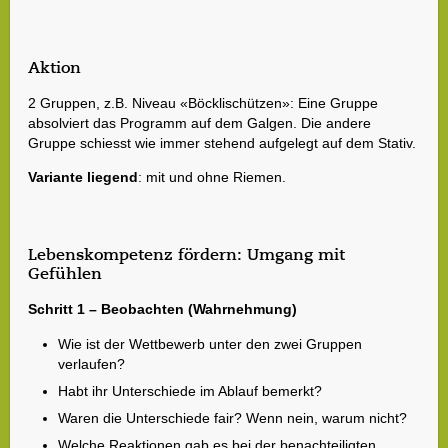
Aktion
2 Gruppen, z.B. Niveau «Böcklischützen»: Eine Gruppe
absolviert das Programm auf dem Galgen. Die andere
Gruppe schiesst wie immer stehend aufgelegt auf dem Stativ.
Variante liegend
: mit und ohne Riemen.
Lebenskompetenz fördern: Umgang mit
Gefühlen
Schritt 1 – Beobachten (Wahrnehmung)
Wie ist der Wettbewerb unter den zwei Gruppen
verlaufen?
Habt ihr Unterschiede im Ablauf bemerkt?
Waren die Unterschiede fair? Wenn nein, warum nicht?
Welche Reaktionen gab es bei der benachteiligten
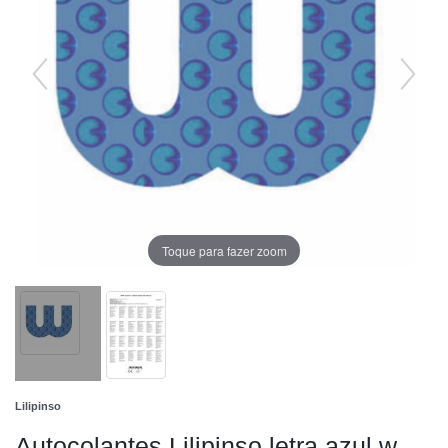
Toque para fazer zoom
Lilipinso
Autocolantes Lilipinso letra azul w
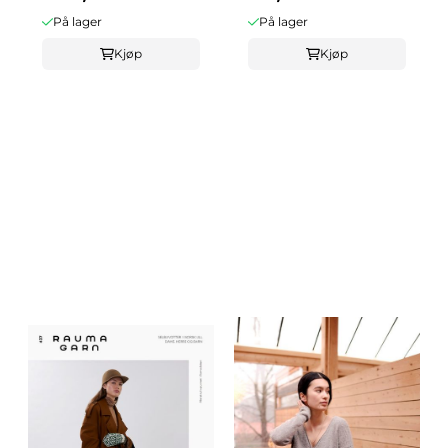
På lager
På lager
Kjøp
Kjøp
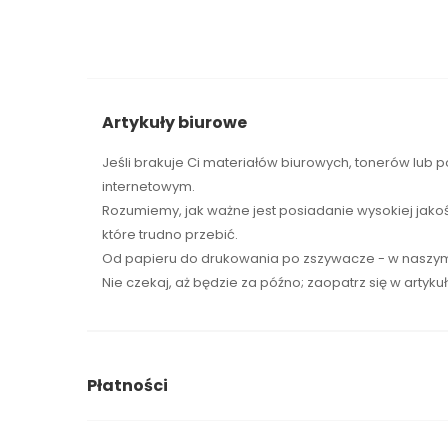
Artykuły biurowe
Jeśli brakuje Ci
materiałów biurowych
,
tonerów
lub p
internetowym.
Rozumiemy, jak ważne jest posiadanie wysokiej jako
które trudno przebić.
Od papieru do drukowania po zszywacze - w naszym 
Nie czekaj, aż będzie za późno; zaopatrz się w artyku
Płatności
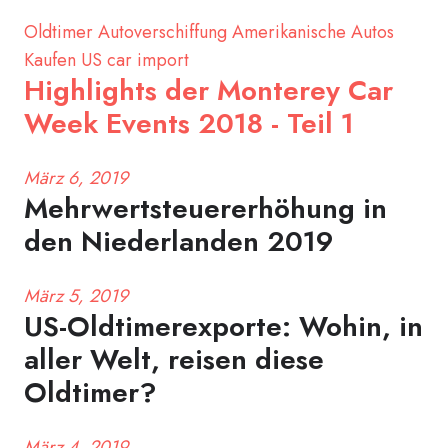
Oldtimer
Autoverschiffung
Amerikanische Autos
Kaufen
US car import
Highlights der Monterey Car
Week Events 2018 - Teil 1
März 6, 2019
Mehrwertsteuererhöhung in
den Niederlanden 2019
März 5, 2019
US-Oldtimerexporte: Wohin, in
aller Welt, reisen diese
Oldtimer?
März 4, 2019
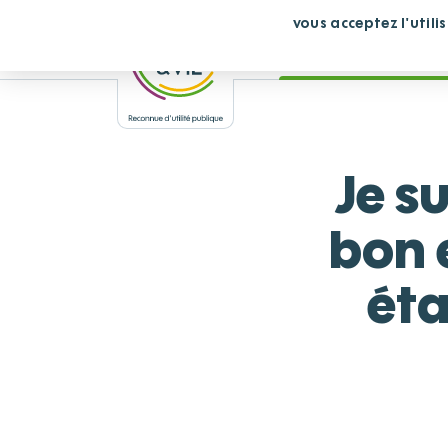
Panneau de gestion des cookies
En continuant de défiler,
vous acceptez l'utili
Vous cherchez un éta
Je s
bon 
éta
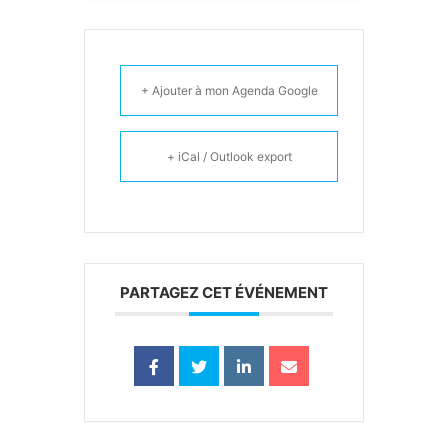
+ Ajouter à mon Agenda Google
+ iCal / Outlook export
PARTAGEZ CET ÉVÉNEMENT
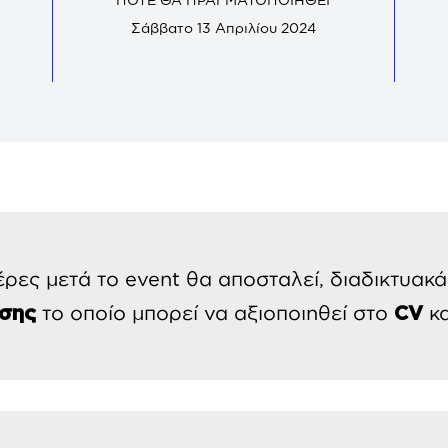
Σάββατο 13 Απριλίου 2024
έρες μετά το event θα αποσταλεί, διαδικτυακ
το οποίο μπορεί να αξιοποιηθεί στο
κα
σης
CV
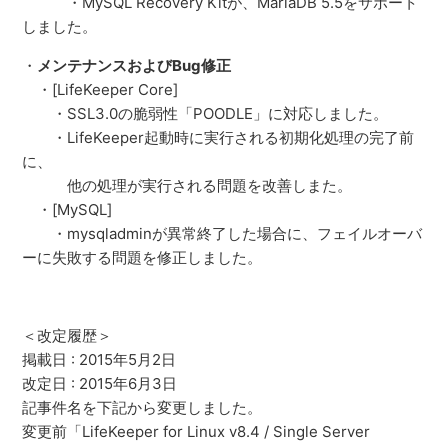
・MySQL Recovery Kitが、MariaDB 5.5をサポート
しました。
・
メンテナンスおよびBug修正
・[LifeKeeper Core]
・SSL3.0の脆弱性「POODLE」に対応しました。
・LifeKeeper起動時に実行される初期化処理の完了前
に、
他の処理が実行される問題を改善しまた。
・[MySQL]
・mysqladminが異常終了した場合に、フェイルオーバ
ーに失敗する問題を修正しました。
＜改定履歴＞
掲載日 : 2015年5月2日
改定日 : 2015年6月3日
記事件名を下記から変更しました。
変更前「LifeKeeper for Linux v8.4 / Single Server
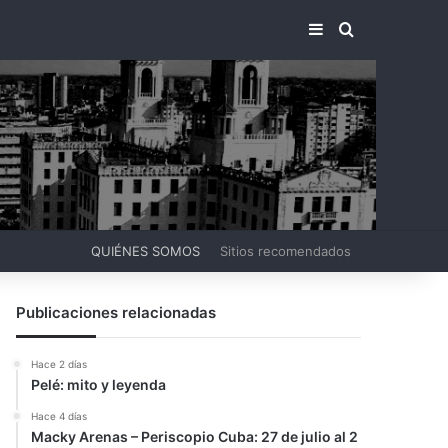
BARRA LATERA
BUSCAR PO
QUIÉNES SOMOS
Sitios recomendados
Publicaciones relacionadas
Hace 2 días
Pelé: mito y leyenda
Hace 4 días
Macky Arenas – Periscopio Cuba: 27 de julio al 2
----
What to produce:
What you return from the records above should be exactly everything from the line with "März 4, 2019" down to the line with "Hace 2 días", both kept, and no pictures.

Worked solution:
März 4, 2019
Panneau de gestion des cookies
En continuant de défiler,
vous acceptez l'utili
Vous cherchez un éta
Je s
bon 
éta
+ Ajouter à mon Agenda Google
+ iCal / Outlook export
PARTAGEZ CET ÉVÉNEMENT
Σάββατο 13 Απριλίου 2024
έρες μετά το event θα αποσταλεί, διαδικτυακ
το οποίο μπορεί να αξιοποιηθεί στο
κα
σης
CV
・MySQL Recovery Kitが、MariaDB 5.5をサポート
しました。
・
メンテナンスおよびBug修正
・[LifeKeeper Core]
・SSL3.0の脆弱性「POODLE」に対応しました。
・LifeKeeper起動時に実行される初期化処理の完了前
に、
他の処理が実行される問題を改善しまた。
・[MySQL]
・mysqladminが異常終了した場合に、フェイルオーバ
ーに失敗する問題を修正しました。
＜改定履歴＞
掲載日 : 2015年5月2日
改定日 : 2015年6月3日
記事件名を下記から変更しました。
変更前「LifeKeeper for Linux v8.4 / Single Server
BARRA LATERA
BUSCAR PO
QUIÉNES SOMOS
Sitios recomendados
Publicaciones relacionadas
Hace 2 días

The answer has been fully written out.